MOMENT: Wieso gibt es keine Fotos von dem Elend in Kara Tepe?

Riedl: Man darf nicht hinein. Auch wir wurden nur mit Informationen und Bildmaterial von Menschen versorgt, die noch hinein durften. Die Organisationen, die dort arbeiten, werden massiv bedroht. Es gibt hohe Strafen, wenn sie über die Zustände im Lager berichten. Das gilt auch für JournalistInnen. Wir haben mit vielen Menschen im Lager geredet und mit NGOs, die drinnen arbeiten. Einmal die Woche dürfen die Geflüchteten das Lager verlassen.

MOMENT: Was fordert ihr genau von Österreich und der Regierung?

Riedl: Die Evakuierung des Lagers. Österreich muss einen Beitrag dazu leisten. Wenn man vor Ort war und die Zustände gesehen hat, dann ist klar: Dieses Lager kann nicht auf ein menschenwürdiges Level gebracht werden. Wenn es bei diesem Zustand bleibt, werden wir bald Tote sehen. Ich bin mir ganz sicher. Und das während Hotels in ganz Griechenland leer stehen.
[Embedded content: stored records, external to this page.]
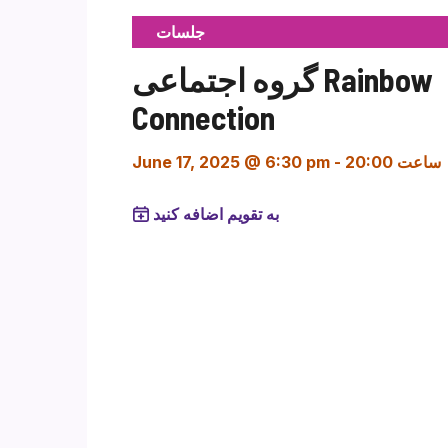
جلسات
گروه اجتماعی Rainbow
Connection
ساعت 20:00
-
June 17, 2025 @ 6:30 pm
به تقویم اضافه کنید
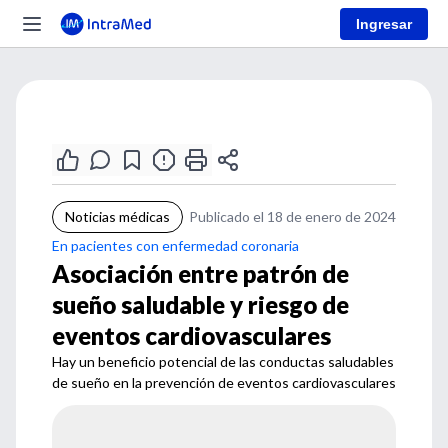
Ingresar
Noticias médicas
Publicado el 18 de enero de 2024
En pacientes con enfermedad coronaria
Asociación entre patrón de
sueño saludable y riesgo de
eventos cardiovasculares
Hay un beneficio potencial de las conductas saludables
de sueño en la prevención de eventos cardiovasculares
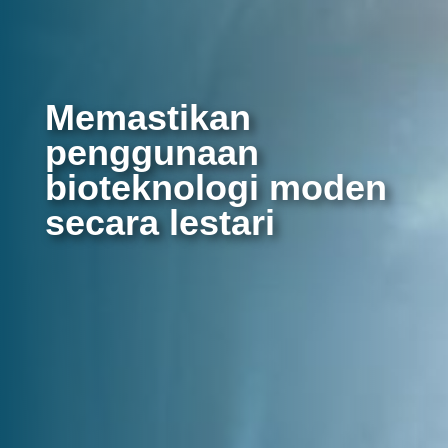
Memastikan
penggunaan
bioteknologi moden
secara lestari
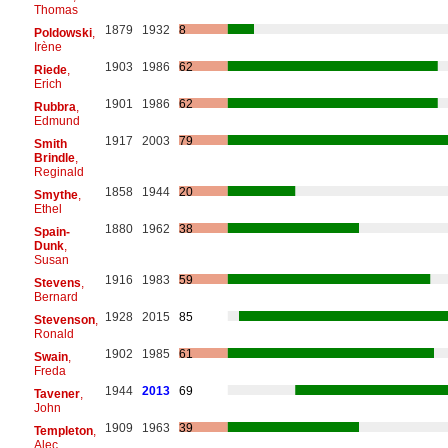
Thomas
1879
1932
8
Poldowski
,
Irène
1903
1986
62
Riede
,
Erich
1901
1986
62
Rubbra
,
Edmund
1917
2003
79
Smith
Brindle
,
Reginald
1858
1944
20
Smythe
,
Ethel
1880
1962
38
Spain-
Dunk
,
Susan
1916
1983
59
Stevens
,
Bernard
1928
2015
85
Stevenson
,
Ronald
1902
1985
61
Swain
,
Freda
1944
2013
69
Tavener
,
John
1909
1963
39
Templeton
,
Alec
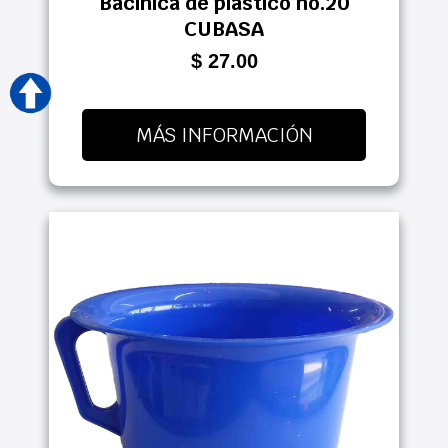
Bacinica de plastico no.20
CUBASA
$ 27.00
MÁS INFORMACIÓN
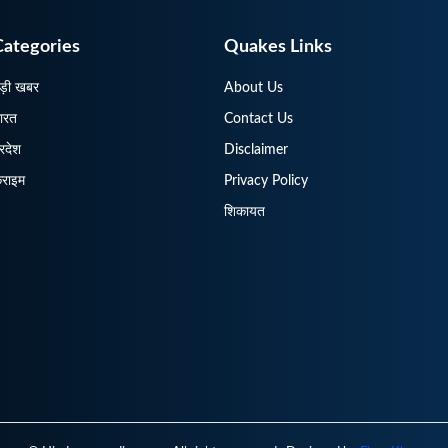
Categories
Quakes Links
ड़ी खबर
About Us
ारत
Contact Us
्रदेश
Disclaimer
्राइम
Privacy Policy
शिकायत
MOMENT: Was kann man trotz Widerstand der Regierung als Zivilgesellschaft tun?

Riedl: Es ist ein natürlicher Impuls, Menschen in Not zu helfen. Und es kann nicht sein, dass die Regierung das Helfen unterbindet. Das sollte man den politischen Verantwortlichen mitteilen.

Sinnlos ist es momentan auch, in Infrastruktur zu investieren. Es gibt genug Geld und Güter vor Ort, es wird nur nicht richtig eingesetzt. Die Regierung hat zum Beispiel strombetriebene Heizgeräte nach Lesbos gebracht. Das Problem: Es gibt im Großteil des Lagers überhaupt keine Stromleitungen. Es ist sinnvoller mit warmen Essen und Kleidung zu helfen.

MOMENT: Die Initiative “Courage – Mut zur Menschlichkeit” ist bereits im September entstanden. Was hat sich seitdem verändert?

Riedl: Die Initiative ist nach dem Brand in Moria entstanden. Wir wollten zeigen, dass es in Österreich genügend Menschen gibt, die bereit sind, zu helfen. Das haben wir. Die Bundesregierung müsste uns nur lassen.